[BEGIN Excerpted text]

[GE users] qlogin and sshd errors (and JOB_ID qlogin environment)

Joe Landman landman at scalableinformatics.com
Wed Nov 2 16:04:26 GMT 2005


    [ The following text is in the "ISO-8859-1" character set. ]
    [ Your display is set for the "ISO-8859-10" character set.  ]
    [ Some special characters may be displayed incorrectly. ]

Hi Federico:

   This could cause you some problems.  Imagine spawning off multiple 
independent processes that all seek to start messing with the 
environment file.  Chaos is likely what you will run into.

   What we have taken to doing is to place any environment bits in our 
job script itself.  This way the environment is local.  If you need 
something like X, you might need some more complex things (such as 
making sure that the ForwardX11 option is set true on the compute nodes)

Joe

Sacerdoti, Federico wrote:
> Actually, I found the problem: I am using qlogin over ssh, and the sshd
> ignores all environment variables when it starts. Basically sge-shepherd
> does set the correct evironment, but they don't make it to the final
> session.
> 
> The work around is to use an sshd wrapper. This strategy hijacks the
> $HOME/.ssh/environment facility:
> 
> ---
> #!/bin/sh
> # Author: D.E.Shaw R&D LLC, F.D.Sacerdoti 2005
> #
> # SSHD will erase the helpful env vars that sge puts in. This forces
> # them to survive, but we usurp the $HOME/.ssh/environment file.

[END Excerpted text]

■ Exercise instructions ■
a - In the mailing-list post about qlogin and sshd errors, reproduce the stretch from "Joe Landman landman" through "will run into.".
b - In the post about qlogin and sshd errors, what does the sshd ignore when it starts?
c - Extend the mailing-list post about qlogin and sshd errors, picking up after its final line.

[BEGIN Stored rows]

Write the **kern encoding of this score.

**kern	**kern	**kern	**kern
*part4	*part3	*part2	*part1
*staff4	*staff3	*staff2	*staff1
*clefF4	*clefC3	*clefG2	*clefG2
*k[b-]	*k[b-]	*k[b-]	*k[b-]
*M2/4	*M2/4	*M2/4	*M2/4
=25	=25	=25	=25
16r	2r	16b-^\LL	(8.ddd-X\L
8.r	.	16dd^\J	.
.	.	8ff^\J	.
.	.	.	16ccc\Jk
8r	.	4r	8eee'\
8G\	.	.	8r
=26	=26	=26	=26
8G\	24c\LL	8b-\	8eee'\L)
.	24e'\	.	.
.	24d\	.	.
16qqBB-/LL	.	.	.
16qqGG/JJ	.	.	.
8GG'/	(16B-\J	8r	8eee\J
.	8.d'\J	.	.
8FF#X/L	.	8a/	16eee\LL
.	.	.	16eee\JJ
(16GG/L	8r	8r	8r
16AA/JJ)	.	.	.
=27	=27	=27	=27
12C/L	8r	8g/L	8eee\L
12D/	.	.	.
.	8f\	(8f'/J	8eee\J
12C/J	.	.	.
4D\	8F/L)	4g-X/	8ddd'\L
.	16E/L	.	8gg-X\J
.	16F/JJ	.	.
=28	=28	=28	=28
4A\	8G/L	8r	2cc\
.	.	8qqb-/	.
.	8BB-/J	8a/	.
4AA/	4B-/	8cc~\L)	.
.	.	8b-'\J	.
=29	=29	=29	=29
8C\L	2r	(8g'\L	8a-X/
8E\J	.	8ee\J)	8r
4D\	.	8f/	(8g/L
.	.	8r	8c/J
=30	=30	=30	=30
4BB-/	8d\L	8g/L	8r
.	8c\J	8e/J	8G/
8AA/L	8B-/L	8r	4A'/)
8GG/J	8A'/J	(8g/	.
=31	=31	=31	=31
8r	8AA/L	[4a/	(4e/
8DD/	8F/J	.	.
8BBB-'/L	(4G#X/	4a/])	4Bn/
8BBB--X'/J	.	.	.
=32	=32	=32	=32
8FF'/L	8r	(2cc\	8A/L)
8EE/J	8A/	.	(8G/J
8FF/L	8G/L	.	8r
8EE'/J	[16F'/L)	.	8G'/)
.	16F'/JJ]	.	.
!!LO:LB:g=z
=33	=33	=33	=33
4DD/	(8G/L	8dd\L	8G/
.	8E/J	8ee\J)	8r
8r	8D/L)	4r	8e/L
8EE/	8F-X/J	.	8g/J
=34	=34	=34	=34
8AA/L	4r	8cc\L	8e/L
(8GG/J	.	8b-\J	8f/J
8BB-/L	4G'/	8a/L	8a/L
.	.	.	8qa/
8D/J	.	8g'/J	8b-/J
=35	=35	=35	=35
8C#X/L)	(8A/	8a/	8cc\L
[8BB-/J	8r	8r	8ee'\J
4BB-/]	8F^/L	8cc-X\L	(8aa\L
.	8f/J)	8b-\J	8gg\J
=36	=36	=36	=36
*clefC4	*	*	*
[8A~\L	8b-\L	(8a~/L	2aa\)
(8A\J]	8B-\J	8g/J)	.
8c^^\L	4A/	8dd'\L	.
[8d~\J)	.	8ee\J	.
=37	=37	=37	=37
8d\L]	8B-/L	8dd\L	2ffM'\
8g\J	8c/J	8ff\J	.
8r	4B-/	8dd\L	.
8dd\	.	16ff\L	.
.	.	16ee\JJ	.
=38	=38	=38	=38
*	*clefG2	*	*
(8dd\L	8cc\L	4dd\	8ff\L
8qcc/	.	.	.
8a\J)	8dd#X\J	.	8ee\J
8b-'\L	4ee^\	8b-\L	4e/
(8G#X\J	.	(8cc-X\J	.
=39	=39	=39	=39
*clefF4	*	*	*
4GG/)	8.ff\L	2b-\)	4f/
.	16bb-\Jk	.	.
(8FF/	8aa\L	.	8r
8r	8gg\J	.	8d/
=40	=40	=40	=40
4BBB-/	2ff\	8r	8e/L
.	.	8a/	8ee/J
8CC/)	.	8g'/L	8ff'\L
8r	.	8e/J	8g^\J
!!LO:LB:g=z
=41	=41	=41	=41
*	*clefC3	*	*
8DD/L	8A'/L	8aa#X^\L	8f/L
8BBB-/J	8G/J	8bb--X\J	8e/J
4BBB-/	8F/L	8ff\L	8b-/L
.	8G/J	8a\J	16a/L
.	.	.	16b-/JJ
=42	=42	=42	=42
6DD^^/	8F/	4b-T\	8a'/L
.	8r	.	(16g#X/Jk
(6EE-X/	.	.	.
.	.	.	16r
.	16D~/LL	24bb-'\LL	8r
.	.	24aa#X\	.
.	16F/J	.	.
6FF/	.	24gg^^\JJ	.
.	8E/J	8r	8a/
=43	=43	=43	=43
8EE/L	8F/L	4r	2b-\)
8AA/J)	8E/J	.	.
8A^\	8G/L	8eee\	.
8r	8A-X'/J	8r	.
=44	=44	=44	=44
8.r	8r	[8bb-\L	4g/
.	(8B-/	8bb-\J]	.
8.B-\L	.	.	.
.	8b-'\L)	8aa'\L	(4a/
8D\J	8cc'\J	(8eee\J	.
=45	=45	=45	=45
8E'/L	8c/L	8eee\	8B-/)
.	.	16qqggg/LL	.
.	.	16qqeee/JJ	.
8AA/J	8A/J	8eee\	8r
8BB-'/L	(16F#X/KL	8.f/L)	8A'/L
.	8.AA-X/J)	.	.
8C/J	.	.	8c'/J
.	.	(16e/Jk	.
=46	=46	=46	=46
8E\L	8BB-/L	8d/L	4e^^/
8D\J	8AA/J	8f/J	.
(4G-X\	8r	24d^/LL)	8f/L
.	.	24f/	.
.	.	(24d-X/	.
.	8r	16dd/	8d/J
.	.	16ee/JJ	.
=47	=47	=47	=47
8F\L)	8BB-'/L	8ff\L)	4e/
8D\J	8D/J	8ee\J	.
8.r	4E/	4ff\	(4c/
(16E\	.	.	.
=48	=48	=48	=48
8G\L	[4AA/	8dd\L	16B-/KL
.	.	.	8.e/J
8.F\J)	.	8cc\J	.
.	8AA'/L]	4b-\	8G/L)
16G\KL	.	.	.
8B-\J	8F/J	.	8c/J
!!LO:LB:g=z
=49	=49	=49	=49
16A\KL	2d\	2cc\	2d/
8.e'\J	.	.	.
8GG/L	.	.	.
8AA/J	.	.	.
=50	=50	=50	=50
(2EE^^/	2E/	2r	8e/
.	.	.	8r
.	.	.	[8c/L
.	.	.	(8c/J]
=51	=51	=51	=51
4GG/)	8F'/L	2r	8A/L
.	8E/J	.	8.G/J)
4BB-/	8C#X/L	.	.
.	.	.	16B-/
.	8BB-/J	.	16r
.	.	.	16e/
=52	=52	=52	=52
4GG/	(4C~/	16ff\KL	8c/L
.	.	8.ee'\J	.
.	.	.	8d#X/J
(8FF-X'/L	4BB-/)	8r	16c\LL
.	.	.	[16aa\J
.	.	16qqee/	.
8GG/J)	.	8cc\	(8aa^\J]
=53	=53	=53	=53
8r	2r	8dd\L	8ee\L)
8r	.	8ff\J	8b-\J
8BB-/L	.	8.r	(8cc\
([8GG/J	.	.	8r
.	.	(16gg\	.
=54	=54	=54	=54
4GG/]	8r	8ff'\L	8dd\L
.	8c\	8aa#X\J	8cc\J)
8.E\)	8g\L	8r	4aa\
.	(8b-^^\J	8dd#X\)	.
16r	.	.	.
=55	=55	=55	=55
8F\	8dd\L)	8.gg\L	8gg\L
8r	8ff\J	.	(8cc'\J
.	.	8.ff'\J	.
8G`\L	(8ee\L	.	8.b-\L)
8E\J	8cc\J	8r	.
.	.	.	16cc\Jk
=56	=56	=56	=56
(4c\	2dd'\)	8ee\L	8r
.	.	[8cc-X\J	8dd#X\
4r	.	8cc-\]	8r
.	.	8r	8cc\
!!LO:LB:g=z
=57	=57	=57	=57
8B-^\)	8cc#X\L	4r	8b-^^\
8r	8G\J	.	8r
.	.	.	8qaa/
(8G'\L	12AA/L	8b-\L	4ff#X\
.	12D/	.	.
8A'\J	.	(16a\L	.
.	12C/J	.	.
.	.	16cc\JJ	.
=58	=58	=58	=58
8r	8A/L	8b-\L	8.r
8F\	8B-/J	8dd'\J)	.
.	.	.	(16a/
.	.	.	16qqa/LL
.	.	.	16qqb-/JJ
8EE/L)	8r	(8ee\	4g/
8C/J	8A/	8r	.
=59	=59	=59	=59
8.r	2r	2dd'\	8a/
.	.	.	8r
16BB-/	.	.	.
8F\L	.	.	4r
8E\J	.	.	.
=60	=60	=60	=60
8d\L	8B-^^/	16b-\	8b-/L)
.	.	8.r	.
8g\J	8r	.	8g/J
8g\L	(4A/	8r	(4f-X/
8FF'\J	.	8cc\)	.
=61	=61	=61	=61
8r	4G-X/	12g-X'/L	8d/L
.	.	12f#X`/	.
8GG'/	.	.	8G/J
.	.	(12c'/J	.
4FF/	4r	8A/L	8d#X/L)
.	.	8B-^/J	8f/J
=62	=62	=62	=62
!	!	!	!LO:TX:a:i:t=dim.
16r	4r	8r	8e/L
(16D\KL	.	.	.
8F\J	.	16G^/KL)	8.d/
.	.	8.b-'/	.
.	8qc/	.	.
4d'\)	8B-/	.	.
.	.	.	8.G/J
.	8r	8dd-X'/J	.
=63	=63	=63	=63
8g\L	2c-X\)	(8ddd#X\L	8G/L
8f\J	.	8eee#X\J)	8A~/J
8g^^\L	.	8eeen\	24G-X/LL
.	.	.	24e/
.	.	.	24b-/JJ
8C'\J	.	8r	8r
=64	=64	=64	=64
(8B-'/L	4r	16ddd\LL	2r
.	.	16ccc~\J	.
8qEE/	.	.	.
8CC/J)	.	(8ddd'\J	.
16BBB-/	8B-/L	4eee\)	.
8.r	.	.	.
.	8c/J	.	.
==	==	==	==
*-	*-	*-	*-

[END Stored rows]

■ Solved tasks ■
a -
Joe Landman landman at scalableinformatics.com
Wed Nov 2 16:04:26 GMT 2005


    [ The following text is in the "ISO-8859-1" character set. ]
    [ Your display is set for the "ISO-8859-10" character set.  ]
    [ Some special characters may be displayed incorrectly. ]

Hi Federico:

   This could cause you some problems.  Imagine spawning off multiple 
independent processes that all seek to start messing with the 
environment file.  Chaos is likely what you will run into.

b - It ignores all environment variables.

c -
> #
> env > $HOME/.ssh/environment
> echo "SGE_HOSTLIST=$SGE_O_HOME/$JOB_NAME.po$JOB_ID" >>
> $HOME/.ssh/environment
> 
> /usr/sbin/sshd -i -b 512 -o 'AcceptEnv *' -o 'PermitUserEnvironment yes'
> 
> rm -f $HOME/.ssh/environment
> ---
> 
> But it works. A better way would be to instruct sshd to simply absorb
> the calling environment, but there does not seem to be a flag or option
> for that.
> 
> -Federico
> 
> -----Original Message-----
> From: Reuti [mailto:reuti at staff.uni-marburg.de] 
> Sent: Tuesday, November 01, 2005 4:47 PM
> To: users at gridengine.sunsource.net
> Subject: Re: [GE users] qlogin and sshd errors (and JOB_ID qlogin
> environment)
> 
> 
> Hi Federico,
> 
> Am 01.11.2005 um 21:42 schrieb Sacerdoti, Federico:
> 
> 
>>Thanks Reuti,
>>
>>I found the problem for qlogin/qrsh. The per-host configuration of
>>'qlogin-daemon' was set to '/usr/sbin/in.telnetd', so no matter  
>>what the
>>default (cluster-wide) value is, the /usr/sbin/in.telnetd daemon was
>>started. Once this was fixed things went smoothly.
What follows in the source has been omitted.